▼

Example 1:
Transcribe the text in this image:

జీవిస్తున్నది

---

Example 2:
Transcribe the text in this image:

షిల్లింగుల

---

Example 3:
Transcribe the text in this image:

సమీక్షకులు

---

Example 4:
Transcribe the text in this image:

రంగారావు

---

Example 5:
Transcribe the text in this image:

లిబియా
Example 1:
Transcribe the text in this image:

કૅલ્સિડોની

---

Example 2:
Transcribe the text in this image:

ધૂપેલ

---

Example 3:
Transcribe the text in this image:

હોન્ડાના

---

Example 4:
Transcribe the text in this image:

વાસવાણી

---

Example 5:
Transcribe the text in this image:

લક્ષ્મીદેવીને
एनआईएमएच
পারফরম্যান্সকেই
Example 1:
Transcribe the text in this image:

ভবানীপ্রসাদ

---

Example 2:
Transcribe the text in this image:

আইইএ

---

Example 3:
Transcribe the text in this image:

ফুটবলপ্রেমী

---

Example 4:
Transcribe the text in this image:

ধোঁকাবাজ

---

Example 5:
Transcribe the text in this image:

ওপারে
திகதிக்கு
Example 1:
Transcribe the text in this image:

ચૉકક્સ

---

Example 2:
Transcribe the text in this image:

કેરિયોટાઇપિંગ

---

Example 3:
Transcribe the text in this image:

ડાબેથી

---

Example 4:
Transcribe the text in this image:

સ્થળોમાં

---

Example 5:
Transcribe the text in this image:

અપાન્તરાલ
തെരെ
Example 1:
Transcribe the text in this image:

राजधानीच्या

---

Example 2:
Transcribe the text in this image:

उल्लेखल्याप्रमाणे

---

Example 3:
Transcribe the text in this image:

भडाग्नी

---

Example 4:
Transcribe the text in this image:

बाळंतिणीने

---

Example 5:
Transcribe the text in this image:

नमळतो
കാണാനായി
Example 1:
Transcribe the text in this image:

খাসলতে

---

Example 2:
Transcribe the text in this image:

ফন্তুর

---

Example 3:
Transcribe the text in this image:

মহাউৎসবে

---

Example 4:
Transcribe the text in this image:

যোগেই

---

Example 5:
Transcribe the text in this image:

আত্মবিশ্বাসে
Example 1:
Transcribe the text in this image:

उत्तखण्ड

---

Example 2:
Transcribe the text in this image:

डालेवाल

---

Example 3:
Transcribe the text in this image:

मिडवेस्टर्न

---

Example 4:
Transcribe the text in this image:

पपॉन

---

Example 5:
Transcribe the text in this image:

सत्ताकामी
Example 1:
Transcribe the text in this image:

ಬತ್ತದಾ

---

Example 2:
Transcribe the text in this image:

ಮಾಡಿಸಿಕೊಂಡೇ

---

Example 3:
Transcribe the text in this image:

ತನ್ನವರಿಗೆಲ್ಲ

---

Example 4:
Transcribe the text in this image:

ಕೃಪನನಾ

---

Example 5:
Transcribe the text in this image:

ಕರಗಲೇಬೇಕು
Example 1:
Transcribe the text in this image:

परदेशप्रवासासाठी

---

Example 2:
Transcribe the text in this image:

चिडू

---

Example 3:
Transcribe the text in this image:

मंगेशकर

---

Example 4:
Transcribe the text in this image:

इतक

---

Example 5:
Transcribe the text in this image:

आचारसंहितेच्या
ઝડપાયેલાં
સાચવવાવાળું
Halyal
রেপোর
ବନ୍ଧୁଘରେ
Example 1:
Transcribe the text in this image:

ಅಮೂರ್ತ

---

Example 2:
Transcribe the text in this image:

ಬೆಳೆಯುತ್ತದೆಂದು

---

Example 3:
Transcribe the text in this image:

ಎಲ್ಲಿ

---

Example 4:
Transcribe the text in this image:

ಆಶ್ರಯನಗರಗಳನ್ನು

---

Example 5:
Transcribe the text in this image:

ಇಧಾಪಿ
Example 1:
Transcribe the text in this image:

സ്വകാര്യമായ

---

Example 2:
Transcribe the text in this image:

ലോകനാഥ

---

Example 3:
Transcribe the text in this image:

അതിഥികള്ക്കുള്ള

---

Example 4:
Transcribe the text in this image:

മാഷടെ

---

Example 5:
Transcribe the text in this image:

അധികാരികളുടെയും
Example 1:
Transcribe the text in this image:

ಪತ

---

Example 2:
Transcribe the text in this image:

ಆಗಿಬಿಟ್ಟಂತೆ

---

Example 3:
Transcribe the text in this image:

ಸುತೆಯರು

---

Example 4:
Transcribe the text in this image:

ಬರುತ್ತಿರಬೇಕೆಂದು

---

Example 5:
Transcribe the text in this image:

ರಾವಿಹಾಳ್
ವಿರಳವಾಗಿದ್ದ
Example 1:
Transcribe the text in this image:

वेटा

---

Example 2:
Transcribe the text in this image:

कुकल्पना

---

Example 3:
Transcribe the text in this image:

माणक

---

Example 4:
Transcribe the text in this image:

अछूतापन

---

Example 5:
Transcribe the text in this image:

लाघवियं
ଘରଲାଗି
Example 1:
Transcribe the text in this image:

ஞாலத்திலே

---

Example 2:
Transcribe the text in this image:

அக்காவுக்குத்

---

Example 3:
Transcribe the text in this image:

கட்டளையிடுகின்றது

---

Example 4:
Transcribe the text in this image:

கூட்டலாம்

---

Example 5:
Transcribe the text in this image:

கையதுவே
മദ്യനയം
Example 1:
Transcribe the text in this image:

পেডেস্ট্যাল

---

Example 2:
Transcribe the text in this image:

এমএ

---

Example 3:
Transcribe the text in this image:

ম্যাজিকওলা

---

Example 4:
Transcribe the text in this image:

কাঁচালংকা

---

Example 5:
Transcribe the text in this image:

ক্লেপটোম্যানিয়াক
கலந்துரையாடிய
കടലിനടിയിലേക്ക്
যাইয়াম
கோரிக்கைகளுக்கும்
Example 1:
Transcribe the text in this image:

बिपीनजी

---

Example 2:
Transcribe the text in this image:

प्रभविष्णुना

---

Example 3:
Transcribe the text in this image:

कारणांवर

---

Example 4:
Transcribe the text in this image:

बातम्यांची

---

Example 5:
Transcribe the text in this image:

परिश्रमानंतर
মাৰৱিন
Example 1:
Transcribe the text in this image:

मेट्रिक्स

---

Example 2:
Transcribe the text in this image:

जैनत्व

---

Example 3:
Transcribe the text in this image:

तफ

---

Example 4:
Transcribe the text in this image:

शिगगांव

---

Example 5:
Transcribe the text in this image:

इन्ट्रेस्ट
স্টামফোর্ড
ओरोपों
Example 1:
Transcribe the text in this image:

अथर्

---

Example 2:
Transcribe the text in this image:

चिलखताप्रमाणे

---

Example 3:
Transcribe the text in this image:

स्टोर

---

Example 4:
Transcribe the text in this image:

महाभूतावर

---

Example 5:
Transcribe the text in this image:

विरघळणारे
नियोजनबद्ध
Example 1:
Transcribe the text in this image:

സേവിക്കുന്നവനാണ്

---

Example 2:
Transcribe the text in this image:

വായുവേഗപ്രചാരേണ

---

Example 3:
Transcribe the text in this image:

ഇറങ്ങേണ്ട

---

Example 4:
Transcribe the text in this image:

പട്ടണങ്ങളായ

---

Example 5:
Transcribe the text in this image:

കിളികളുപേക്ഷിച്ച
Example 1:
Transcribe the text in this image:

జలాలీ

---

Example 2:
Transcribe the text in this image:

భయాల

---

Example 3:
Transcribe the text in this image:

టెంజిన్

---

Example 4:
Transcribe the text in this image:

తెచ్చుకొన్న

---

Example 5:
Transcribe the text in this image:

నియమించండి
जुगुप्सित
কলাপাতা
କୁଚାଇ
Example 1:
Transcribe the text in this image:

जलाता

▲

YOUR TASK - Reproduce every line of the data exactly as it was written.

ANSWER BOX -
Example 1:
Transcribe the text in this image:

జీవిస్తున్నది

---

Example 2:
Transcribe the text in this image:

షిల్లింగుల

---

Example 3:
Transcribe the text in this image:

సమీక్షకులు

---

Example 4:
Transcribe the text in this image:

రంగారావు

---

Example 5:
Transcribe the text in this image:

లిబియా
Example 1:
Transcribe the text in this image:

કૅલ્સિડોની

---

Example 2:
Transcribe the text in this image:

ધૂપેલ

---

Example 3:
Transcribe the text in this image:

હોન્ડાના

---

Example 4:
Transcribe the text in this image:

વાસવાણી

---

Example 5:
Transcribe the text in this image:

લક્ષ્મીદેવીને
एनआईएमएच
পারফরম্যান্সকেই
Example 1:
Transcribe the text in this image:

ভবানীপ্রসাদ

---

Example 2:
Transcribe the text in this image:

আইইএ

---

Example 3:
Transcribe the text in this image:

ফুটবলপ্রেমী

---

Example 4:
Transcribe the text in this image:

ধোঁকাবাজ

---

Example 5:
Transcribe the text in this image:

ওপারে
திகதிக்கு
Example 1:
Transcribe the text in this image:

ચૉકક્સ

---

Example 2:
Transcribe the text in this image:

કેરિયોટાઇપિંગ

---

Example 3:
Transcribe the text in this image:

ડાબેથી

---

Example 4:
Transcribe the text in this image:

સ્થળોમાં

---

Example 5:
Transcribe the text in this image:

અપાન્તરાલ
തെരെ
Example 1:
Transcribe the text in this image:

राजधानीच्या

---

Example 2:
Transcribe the text in this image:

उल्लेखल्याप्रमाणे

---

Example 3:
Transcribe the text in this image:

भडाग्नी

---

Example 4:
Transcribe the text in this image:

बाळंतिणीने

---

Example 5:
Transcribe the text in this image:

नमळतो
കാണാനായി
Example 1:
Transcribe the text in this image:

খাসলতে

---

Example 2:
Transcribe the text in this image:

ফন্তুর

---

Example 3:
Transcribe the text in this image:

মহাউৎসবে

---

Example 4:
Transcribe the text in this image:

যোগেই

---

Example 5:
Transcribe the text in this image:

আত্মবিশ্বাসে
Example 1:
Transcribe the text in this image:

उत्तखण्ड

---

Example 2:
Transcribe the text in this image:

डालेवाल

---

Example 3:
Transcribe the text in this image:

मिडवेस्टर्न

---

Example 4:
Transcribe the text in this image:

पपॉन

---

Example 5:
Transcribe the text in this image:

सत्ताकामी
Example 1:
Transcribe the text in this image:

ಬತ್ತದಾ

---

Example 2:
Transcribe the text in this image:

ಮಾಡಿಸಿಕೊಂಡೇ

---

Example 3:
Transcribe the text in this image:

ತನ್ನವರಿಗೆಲ್ಲ

---

Example 4:
Transcribe the text in this image:

ಕೃಪನನಾ

---

Example 5:
Transcribe the text in this image:

ಕರಗಲೇಬೇಕು
Example 1:
Transcribe the text in this image:

परदेशप्रवासासाठी

---

Example 2:
Transcribe the text in this image:

चिडू

---

Example 3:
Transcribe the text in this image:

मंगेशकर

---

Example 4:
Transcribe the text in this image:

इतक

---

Example 5:
Transcribe the text in this image:

आचारसंहितेच्या
ઝડપાયેલાં
સાચવવાવાળું
Halyal
রেপোর
ବନ୍ଧୁଘରେ
Example 1:
Transcribe the text in this image:

ಅಮೂರ್ತ

---

Example 2:
Transcribe the text in this image:

ಬೆಳೆಯುತ್ತದೆಂದು

---

Example 3:
Transcribe the text in this image:

ಎಲ್ಲಿ

---

Example 4:
Transcribe the text in this image:

ಆಶ್ರಯನಗರಗಳನ್ನು

---

Example 5:
Transcribe the text in this image:

ಇಧಾಪಿ
Example 1:
Transcribe the text in this image:

സ്വകാര്യമായ

---

Example 2:
Transcribe the text in this image:

ലോകനാഥ

---

Example 3:
Transcribe the text in this image:

അതിഥികള്ക്കുള്ള

---

Example 4:
Transcribe the text in this image:

മാഷടെ

---

Example 5:
Transcribe the text in this image:

അധികാരികളുടെയും
Example 1:
Transcribe the text in this image:

ಪತ

---

Example 2:
Transcribe the text in this image:

ಆಗಿಬಿಟ್ಟಂತೆ

---

Example 3:
Transcribe the text in this image:

ಸುತೆಯರು

---

Example 4:
Transcribe the text in this image:

ಬರುತ್ತಿರಬೇಕೆಂದು

---

Example 5:
Transcribe the text in this image:

ರಾವಿಹಾಳ್
ವಿರಳವಾಗಿದ್ದ
Example 1:
Transcribe the text in this image:

वेटा

---

Example 2:
Transcribe the text in this image:

कुकल्पना

---

Example 3:
Transcribe the text in this image:

माणक

---

Example 4:
Transcribe the text in this image:

अछूतापन

---

Example 5:
Transcribe the text in this image:

लाघवियं
ଘରଲାଗି
Example 1:
Transcribe the text in this image:

ஞாலத்திலே

---

Example 2:
Transcribe the text in this image:

அக்காவுக்குத்

---

Example 3:
Transcribe the text in this image:

கட்டளையிடுகின்றது

---

Example 4:
Transcribe the text in this image:

கூட்டலாம்

---

Example 5:
Transcribe the text in this image:

கையதுவே
മദ്യനയം
Example 1:
Transcribe the text in this image:

পেডেস্ট্যাল

---

Example 2:
Transcribe the text in this image:

এমএ

---

Example 3:
Transcribe the text in this image:

ম্যাজিকওলা

---

Example 4:
Transcribe the text in this image:

কাঁচালংকা

---

Example 5:
Transcribe the text in this image:

ক্লেপটোম্যানিয়াক
கலந்துரையாடிய
കടലിനടിയിലേക്ക്
যাইয়াম
கோரிக்கைகளுக்கும்
Example 1:
Transcribe the text in this image:

बिपीनजी

---

Example 2:
Transcribe the text in this image:

प्रभविष्णुना

---

Example 3:
Transcribe the text in this image:

कारणांवर

---

Example 4:
Transcribe the text in this image:

बातम्यांची

---

Example 5:
Transcribe the text in this image:

परिश्रमानंतर
মাৰৱিন
Example 1:
Transcribe the text in this image:

मेट्रिक्स

---

Example 2:
Transcribe the text in this image:

जैनत्व

---

Example 3:
Transcribe the text in this image:

तफ

---

Example 4:
Transcribe the text in this image:

शिगगांव

---

Example 5:
Transcribe the text in this image:

इन्ट्रेस्ट
স্টামফোর্ড
ओरोपों
Example 1:
Transcribe the text in this image:

अथर्

---

Example 2:
Transcribe the text in this image:

चिलखताप्रमाणे

---

Example 3:
Transcribe the text in this image:

स्टोर

---

Example 4:
Transcribe the text in this image:

महाभूतावर

---

Example 5:
Transcribe the text in this image:

विरघळणारे
नियोजनबद्ध
Example 1:
Transcribe the text in this image:

സേവിക്കുന്നവനാണ്

---

Example 2:
Transcribe the text in this image:

വായുവേഗപ്രചാരേണ

---

Example 3:
Transcribe the text in this image:

ഇറങ്ങേണ്ട

---

Example 4:
Transcribe the text in this image:

പട്ടണങ്ങളായ

---

Example 5:
Transcribe the text in this image:

കിളികളുപേക്ഷിച്ച
Example 1:
Transcribe the text in this image:

జలాలీ

---

Example 2:
Transcribe the text in this image:

భయాల

---

Example 3:
Transcribe the text in this image:

టెంజిన్

---

Example 4:
Transcribe the text in this image:

తెచ్చుకొన్న

---

Example 5:
Transcribe the text in this image:

నియమించండి
जुगुप्सित
কলাপাতা
କୁଚାଇ
Example 1:
Transcribe the text in this image:

जलाता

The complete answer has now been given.